Contacts with the banks were finally also very positive. Citizens bring many complaints concerning banking activity. These complaints are very different: from questioning bank practices of using clients' personal data without their consent to promote e.g. a pension fund, to various complaints regarding the scope of the data requested at the moment of entering into a contract for the opening of a bank account. In this case the most controversial practice is the copying of the clients' identity cards (I thought that these cases were characteristic of former countries of Eastern Europe, but in the last annual report of Berlin Commissioner I have read that such practice was also questioned by him), which is unfortunately widely used by both private and public sector. Finally, as a result of many meetings and discussions both with the banking economic representative body, as well as of meetings with wide circles of every bank's representatives (such meetings took place repeatedly), the banks have conformed to determined rules (regarding e.g. the adequacy of the processing data) and some satisfactory forms of co-operation have been established.
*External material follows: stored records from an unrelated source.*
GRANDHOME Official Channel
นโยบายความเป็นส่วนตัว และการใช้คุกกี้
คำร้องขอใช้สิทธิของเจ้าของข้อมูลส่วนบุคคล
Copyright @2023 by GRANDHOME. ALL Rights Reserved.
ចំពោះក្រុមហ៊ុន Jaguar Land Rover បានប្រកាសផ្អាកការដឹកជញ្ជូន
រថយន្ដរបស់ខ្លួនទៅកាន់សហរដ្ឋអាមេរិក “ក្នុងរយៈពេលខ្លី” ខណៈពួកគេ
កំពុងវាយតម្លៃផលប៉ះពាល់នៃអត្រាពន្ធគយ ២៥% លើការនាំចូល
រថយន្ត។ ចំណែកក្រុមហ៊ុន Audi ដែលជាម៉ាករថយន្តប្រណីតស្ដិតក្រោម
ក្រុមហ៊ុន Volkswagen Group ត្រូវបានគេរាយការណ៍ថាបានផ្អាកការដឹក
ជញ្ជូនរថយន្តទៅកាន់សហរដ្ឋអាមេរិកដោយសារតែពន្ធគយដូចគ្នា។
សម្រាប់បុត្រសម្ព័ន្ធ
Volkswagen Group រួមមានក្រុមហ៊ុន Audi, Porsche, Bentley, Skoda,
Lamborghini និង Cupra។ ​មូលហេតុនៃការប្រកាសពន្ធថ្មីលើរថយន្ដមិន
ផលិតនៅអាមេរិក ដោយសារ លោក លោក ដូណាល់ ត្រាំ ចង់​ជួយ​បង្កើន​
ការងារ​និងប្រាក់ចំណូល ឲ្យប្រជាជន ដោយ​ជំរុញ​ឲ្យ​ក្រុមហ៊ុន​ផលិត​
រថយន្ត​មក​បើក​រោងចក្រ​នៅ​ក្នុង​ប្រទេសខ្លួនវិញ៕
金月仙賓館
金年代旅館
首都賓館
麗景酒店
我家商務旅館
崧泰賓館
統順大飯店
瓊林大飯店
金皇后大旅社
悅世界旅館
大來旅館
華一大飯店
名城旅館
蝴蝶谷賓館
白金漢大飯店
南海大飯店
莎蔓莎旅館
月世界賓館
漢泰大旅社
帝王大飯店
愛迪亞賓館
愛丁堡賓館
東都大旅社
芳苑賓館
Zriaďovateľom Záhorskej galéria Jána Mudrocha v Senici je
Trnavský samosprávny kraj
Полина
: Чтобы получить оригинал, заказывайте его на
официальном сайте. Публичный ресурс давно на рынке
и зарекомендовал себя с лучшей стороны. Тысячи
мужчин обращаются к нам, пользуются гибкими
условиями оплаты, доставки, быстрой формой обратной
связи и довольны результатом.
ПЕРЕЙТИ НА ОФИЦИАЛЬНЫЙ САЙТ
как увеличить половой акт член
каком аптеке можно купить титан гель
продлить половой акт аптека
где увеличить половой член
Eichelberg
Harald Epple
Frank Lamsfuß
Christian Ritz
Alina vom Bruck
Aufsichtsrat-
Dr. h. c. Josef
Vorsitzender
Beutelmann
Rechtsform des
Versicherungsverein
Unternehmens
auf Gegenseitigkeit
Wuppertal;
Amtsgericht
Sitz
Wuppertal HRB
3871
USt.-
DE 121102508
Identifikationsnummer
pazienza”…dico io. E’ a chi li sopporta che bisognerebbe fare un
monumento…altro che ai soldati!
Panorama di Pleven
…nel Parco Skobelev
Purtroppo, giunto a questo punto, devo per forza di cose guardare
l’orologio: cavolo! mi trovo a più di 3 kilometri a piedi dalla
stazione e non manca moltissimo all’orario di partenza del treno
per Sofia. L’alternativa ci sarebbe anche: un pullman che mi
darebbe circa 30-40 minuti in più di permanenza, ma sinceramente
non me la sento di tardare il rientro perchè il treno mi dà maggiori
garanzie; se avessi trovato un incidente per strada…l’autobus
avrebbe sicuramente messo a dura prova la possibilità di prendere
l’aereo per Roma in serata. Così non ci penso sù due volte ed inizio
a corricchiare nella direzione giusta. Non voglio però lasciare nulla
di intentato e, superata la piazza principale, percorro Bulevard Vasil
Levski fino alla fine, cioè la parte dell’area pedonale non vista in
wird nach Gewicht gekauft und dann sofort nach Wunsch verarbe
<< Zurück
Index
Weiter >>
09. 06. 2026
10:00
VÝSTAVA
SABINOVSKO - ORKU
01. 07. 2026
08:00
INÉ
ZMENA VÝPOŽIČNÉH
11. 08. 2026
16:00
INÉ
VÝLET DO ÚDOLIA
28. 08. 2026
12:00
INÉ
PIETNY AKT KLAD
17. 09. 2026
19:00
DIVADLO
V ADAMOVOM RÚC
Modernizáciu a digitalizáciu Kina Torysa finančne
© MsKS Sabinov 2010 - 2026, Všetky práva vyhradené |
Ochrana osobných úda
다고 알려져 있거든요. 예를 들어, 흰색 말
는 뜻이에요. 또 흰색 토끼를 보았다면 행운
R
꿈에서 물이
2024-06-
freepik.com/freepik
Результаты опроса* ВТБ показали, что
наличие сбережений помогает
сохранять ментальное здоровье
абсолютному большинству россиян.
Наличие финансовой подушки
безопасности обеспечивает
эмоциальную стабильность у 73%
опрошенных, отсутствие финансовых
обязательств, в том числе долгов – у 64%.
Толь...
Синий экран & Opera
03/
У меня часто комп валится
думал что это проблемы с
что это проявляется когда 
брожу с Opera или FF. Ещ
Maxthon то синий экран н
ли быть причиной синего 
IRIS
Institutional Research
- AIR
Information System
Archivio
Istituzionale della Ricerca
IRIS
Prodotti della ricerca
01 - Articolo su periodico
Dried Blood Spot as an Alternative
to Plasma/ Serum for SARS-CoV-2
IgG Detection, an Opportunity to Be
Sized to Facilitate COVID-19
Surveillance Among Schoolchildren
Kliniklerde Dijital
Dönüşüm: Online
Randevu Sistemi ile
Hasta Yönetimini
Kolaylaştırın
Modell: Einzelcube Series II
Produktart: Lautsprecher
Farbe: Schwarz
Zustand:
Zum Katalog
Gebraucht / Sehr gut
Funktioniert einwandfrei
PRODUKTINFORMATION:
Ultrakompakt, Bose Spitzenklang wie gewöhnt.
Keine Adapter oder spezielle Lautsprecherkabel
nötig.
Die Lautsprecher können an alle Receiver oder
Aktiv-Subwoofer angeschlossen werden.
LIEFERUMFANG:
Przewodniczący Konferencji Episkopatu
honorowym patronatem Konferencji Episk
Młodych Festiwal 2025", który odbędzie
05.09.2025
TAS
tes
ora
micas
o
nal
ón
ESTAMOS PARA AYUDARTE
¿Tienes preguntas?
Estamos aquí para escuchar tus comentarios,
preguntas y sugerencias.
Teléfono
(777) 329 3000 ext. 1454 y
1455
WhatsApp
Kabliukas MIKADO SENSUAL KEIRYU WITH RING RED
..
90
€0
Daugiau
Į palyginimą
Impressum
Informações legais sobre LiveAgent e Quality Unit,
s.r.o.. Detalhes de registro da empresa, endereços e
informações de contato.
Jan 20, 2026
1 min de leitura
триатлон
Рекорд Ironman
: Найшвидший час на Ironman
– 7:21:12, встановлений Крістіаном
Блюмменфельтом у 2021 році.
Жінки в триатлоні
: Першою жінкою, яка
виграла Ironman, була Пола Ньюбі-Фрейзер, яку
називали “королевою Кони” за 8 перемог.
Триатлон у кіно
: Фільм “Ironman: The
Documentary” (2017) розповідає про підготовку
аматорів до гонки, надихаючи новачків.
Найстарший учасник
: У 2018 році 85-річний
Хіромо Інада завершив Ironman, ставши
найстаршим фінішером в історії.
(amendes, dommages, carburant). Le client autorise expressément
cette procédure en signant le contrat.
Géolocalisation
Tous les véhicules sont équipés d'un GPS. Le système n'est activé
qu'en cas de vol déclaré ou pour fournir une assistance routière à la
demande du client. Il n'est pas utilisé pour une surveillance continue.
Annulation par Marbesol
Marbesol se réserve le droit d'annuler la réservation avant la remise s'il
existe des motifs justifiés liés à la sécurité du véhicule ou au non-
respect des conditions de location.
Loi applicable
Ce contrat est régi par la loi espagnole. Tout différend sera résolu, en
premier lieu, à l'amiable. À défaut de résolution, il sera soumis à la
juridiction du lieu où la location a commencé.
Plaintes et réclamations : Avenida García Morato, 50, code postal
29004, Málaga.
At present for example, the complaints about banks' activity are examined by the Inspector General, who handles them on the basis of the Act on the Protection of Personal Data, but also are sent to for the attention of and for the examining, according to internal procedures by the banks economic representative organisation.

It is to be pointed out that there is no co-operation with mobile telecommunications companies which belong to the third group of the most profitable companies.

Contacts are also difficult with public sector institutions and bodies, especially with central administration bodies which do not fulfil the obligations stipulated by the Act on the Protection of Personal Data and are not inclined to co-operate with the Bureau of the Inspector General.